[TASK LIST]:
(a) Summarize the patent text on heat pump expansion devices, given below, in two sentences.
(b) Go on with the patent text on heat pump expansion devices below, starting right after its final sentence.

Segment Start: DOCUMENT TEXT

|Publication number||US5085058 A|
|Application number||US 07/553,831|
|Publication date||Feb 4, 1992|
|Filing date||Jul 18, 1990|
|Priority date||Jul 18, 1990|
|Also published as||US5345780|
|Publication number||07553831, 553831, US 5085058 A, US 5085058A, US-A-5085058, US5085058 A, US5085058A|
|Inventors||David A. Aaron, Piotr A. Domanski|
|Original Assignee||The United States Of America As Represented By The Secretary Of Commerce|
|Export Citation||BiBTeX, EndNote, RefMan|
|Patent Citations (5), Referenced by (39), Classifications (10), Legal Events (5)|
|External Links: USPTO, USPTO Assignment, Espacenet|
The present invention relates to vapor compression cycle machines, commonly known as heat pumps, and more particularly, to expansion devices for heat pumps.
A heat pump is a device for moving heat from a low temperature reservoir to a high temperature reservoir. A heat pump which may be used to heat or cool an indoor space by pumping a refrigerant around a closed loop, includes a compressor, indoor and outdoor heat exchange coils, refrigeration piping, a refrigerant flow reversing valve and expansion devices and check valves. The change from the cooling function to the heating function, and vice versa, is achieved by reversing the direction of refrigerant flow in the system. Because the design mass flow rate for the cooling mode may be from 10% to 80% greater than for the heating mode, two expansion devices having different sizes are used in a typical heat pump system. In each mode, the refrigerant bypasses that expansion device which is to be passive and is metered through the active expansion device.

Segment End: DOCUMENT TEXT
Segment Start: RECORDED DATA

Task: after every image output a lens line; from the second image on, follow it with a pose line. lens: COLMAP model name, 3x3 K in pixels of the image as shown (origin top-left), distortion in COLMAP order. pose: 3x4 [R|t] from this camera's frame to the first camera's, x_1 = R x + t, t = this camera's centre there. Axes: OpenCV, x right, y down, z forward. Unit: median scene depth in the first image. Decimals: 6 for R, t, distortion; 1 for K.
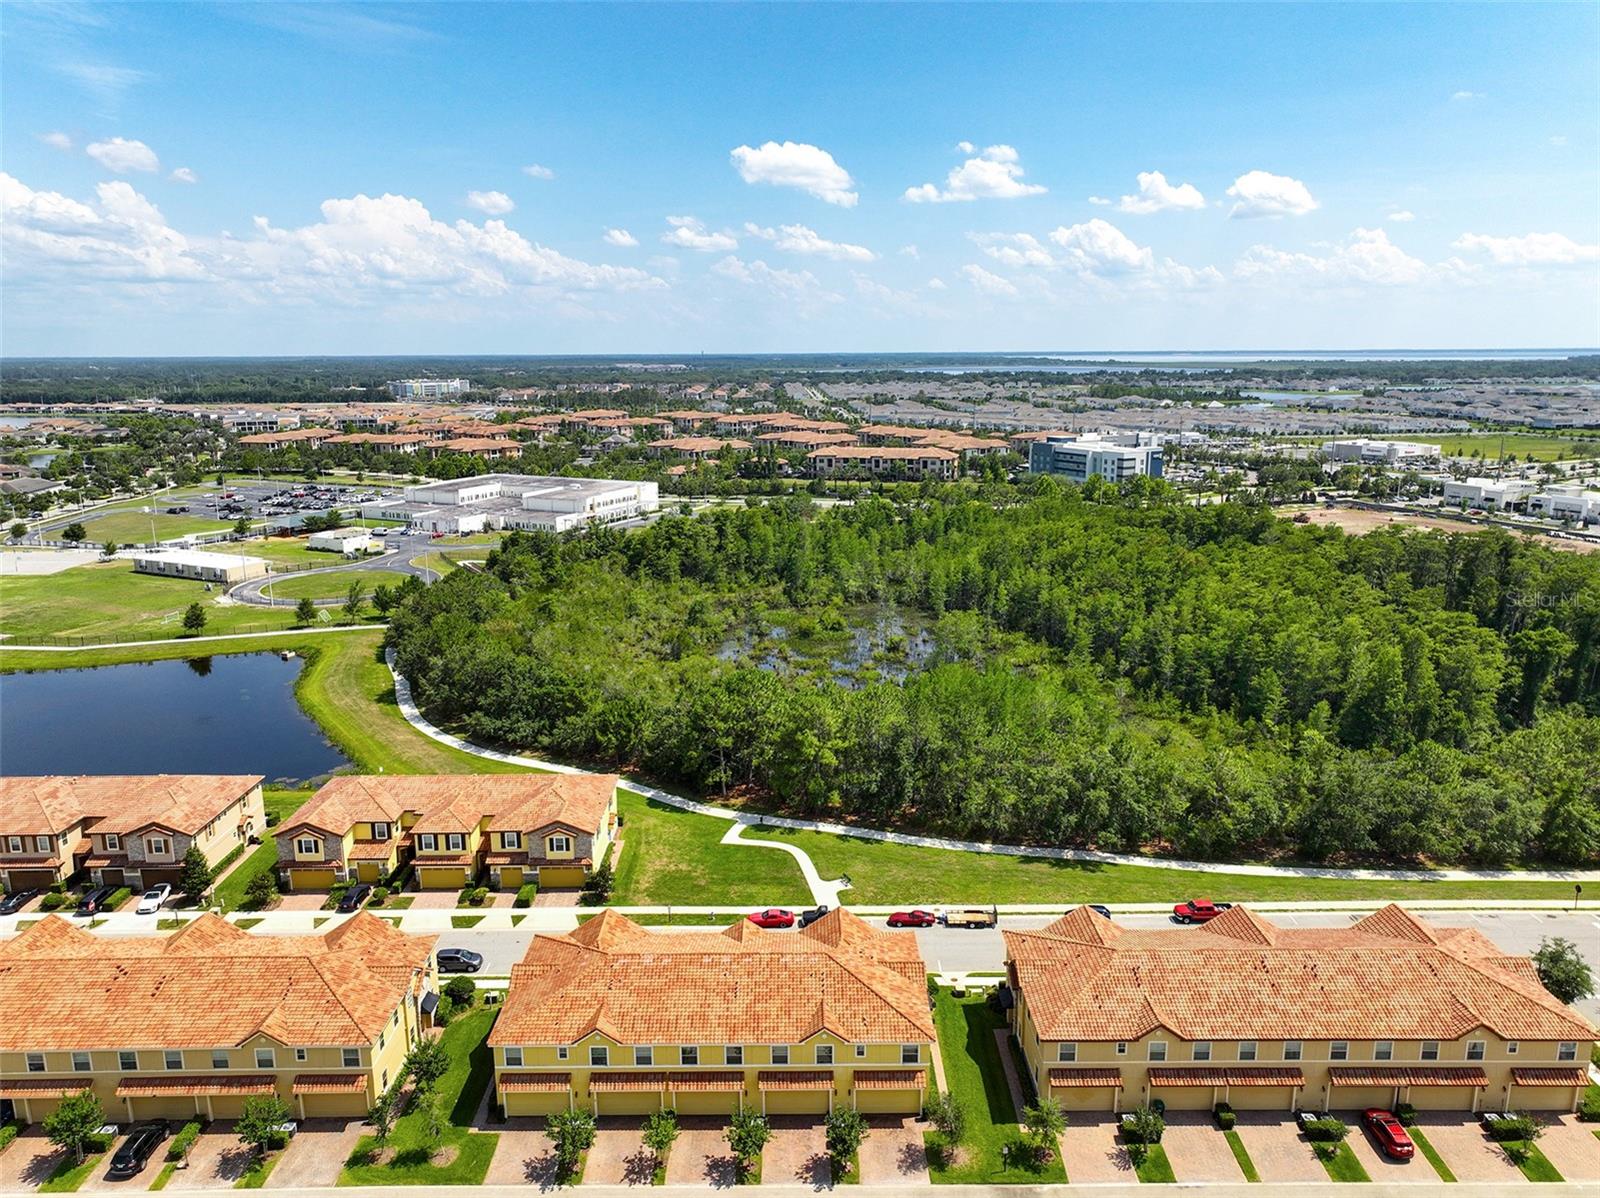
lens RADIAL K [[1116.9, 0, 789.8], [0, 1116.9, 610.1], [0, 0, 1]] dist [0.002959, 0.015758]
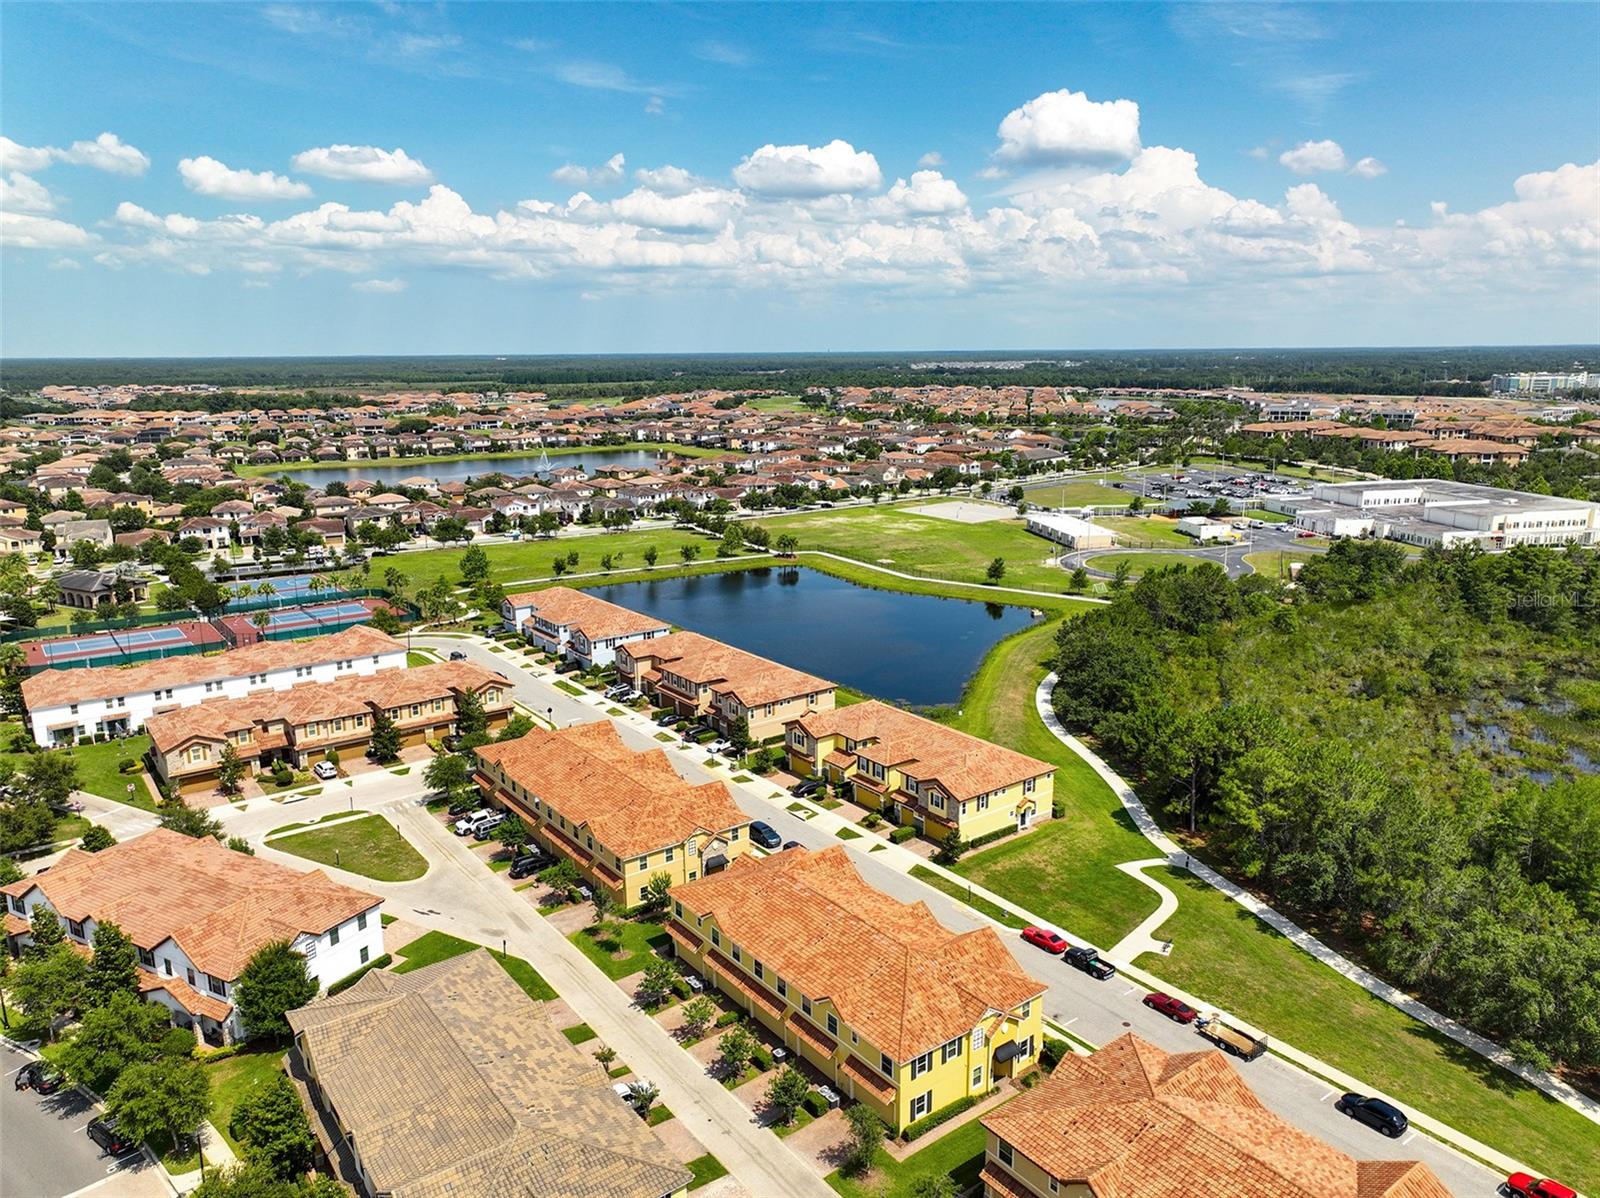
lens RADIAL K [[1116.9, 0, 802.1], [0, 1116.9, 593.6], [0, 0, 1]] dist [0.002959, 0.015758]
pose [[0.605034, 0.172320, -0.777329, 0.506155], [-0.176904, 0.980990, 0.079774, -0.049531], [0.776298, 0.089247, 0.624016, 0.196160]]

Segment End: RECORDED DATA

[ACTIVITY ANSWERS]:
(a) The patent relates to heat pumps, vapor compression cycle machines that move heat from a low temperature reservoir to a high temperature one, and more particularly to their expansion devices. Such a heat pump switches between cooling and heating by reversing the direction of refrigerant flow, and because the cooling mode's design mass flow rate may be 10% to 80% greater than the heating mode's, a typical system uses two expansion devices of different sizes, with refrigerant bypassing the passive one and being metered through the active one.

(b)
An expansion device which is capable of combining the functions of both expansion devices and associated check valves could result in reduced costs of hardware and installation, as well as operational advantages, and attempts have been made in the prior art to replace the two expansion devices with one. However, the known resulting devices have been both expensive and complex.
For example, U.S. Pat. No. 3,444,699 to Harnish is concerned with a heat pump in which a single expansion valve is used which responds to the rate of flow of refrigerant liquid by taking advantage of the cooling effect of the liquid to activate a valve piston towards either a more closed or more open position. U.S. Pat. No. 4,548,047 to Hayashi et al is concerned with a short tube restrictor as an expansion device in which a plunger opens and closes valve ports for changing the rate of refrigerant flow.
These and other known expansion devices increase the complexity of heat pumps instead of simplifying them.
It is accordingly an object of the present invention to provide a bi-flow expansion device for a heat pump which will satisfy refrigerant design flow rates for both the cooling and heating cycles.
In accordance with the present invention, there is provided a bi-flow expansion device for a heat pump system in which the direction of refrigerant flow is reversed when changing from a cooling mode to a heating mode. The bi-flow expansion device comprises a tubular member defining a geometric configuration for changing the rate of flow therethrough when the direction of flow of refrigerant is reversed. The geometric configurations which accomplish the change of flow rate upon change of flow direction are simple yet effective.
FIG. 1a is a diagrammatic view of a prior art heat pump in a cooling mode.
FIG. 1b is a diagrammatic view of the heat pump of FIG. 1a in a heating mode.
FIG. 2 is a vertical sectional view of one embodiment of the present invention.
FIG. 3 is a graph showing the effect on the mass flow rate of refrigerant as a function of the inlet shape with constant outlet shape of the embodiment of FIG. 2.
FIG. 4 is a vertical sectional view of a second embodiment of the present invention in a heating mode.
FIG. 5 is a vertical sectional view of the embodiment of FIG. 4 along the lines 5--5.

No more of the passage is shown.